Узнай себя

6. Артур Шопенгауэр описывает опыт «возможный, но который нужно считать лишь исключением», потому что его всегда могло и не быть и было бы естественно чтобы его не было и всегда странно что он есть. Это странный опыт, дошедший до нас странным образом. И он происходит внезапно, т. е. без причин, для него нет основания, т. е. нет условий и предпосылок, из которых он обязательно вытекает, нет основания в том точно смысле, в каком чиновник отказывает в прошении: «нет оснований»; т. е. не усматривается обязательной связи; это не обязательно значит, что вообще нет «оснований», ведь мы пока знаем об основаниях только, так сказать, с нашей стороны двери: с той, где всё имеет основания, причину, но по логике чиновника, по логике чина, за–кона, оснований для странного опыта не видно. Потом Шопенгауэр называет этот опыт Befremdendes, отчуждающим, мы в нем сами себе чужие, другие. Он извиняется за свое, может быть, неумение передать незаурядность того опыта и опасается, что от великого до смешного только один шаг, выйдет конфуз, обычное профессорское интеллектуальное созерцание, абсолютное мышление Гегеля, дутое вранье (Windbeutelei) и шарлатанство (Предисловие ко 2–му изданию). Он сам ходит на грани Шарлатанства, потому что объясняет необъяснимое.

Во втором томе той же книги «Мир как воля и представление» — целиком состоящем из дополнений к отдельным частям первого тома, и §§ 33–34, которые мы читали из первого тома, соответствует глава 30 второго тома — Шопенгауэр еще раз говорит, что растворение во «всём», опыт это ты «до него никогда не находили себе выражения», потому требуется еще несколько пояснений. Мы видим, что нужда в новых и новых объяснениях не проходит, и будет кстати, если мы вспомним здесь свирепую ненависть Витгенштейна к объяснениям, которых у него все просили. Объяснения из первого тома мы читали, во втором они на первый взгляд другие.

- [Попробуйте сами]: Кратко изложите приведённый отрывок в двух предложениях.

- [Расшифрованное содержимое страницы]:
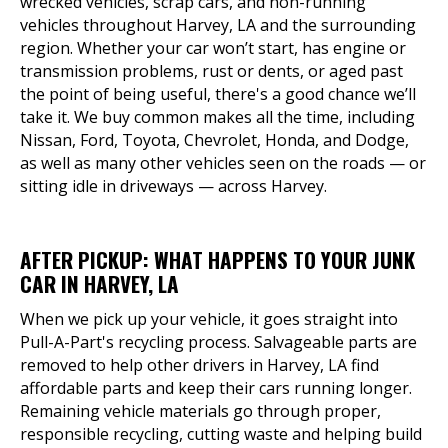
wrecked vehicles, scrap cars, and non-running
vehicles throughout Harvey, LA and the surrounding
region. Whether your car won’t start, has engine or
transmission problems, rust or dents, or aged past
the point of being useful, there's a good chance we’ll
take it. We buy common makes all the time, including
Nissan, Ford, Toyota, Chevrolet, Honda, and Dodge,
as well as many other vehicles seen on the roads — or
sitting idle in driveways — across Harvey.
AFTER PICKUP: WHAT HAPPENS TO YOUR JUNK
CAR IN HARVEY, LA
When we pick up your vehicle, it goes straight into
Pull-A-Part's recycling process. Salvageable parts are
removed to help other drivers in Harvey, LA find
affordable parts and keep their cars running longer.
Remaining vehicle materials go through proper,
responsible recycling, cutting waste and helping build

- [Решение задания]: Шопенгауэр описывает странный, исключительный опыт, который возникает внезапно и без видимых оснований и в котором человек становится сам себе чужим. Опасаясь, что не сумеет передать незаурядность этого опыта и впадёт в шарлатанство, он во втором томе «Мира как воли и представления» вновь признаёт, что такой опыт требует дополнительных пояснений.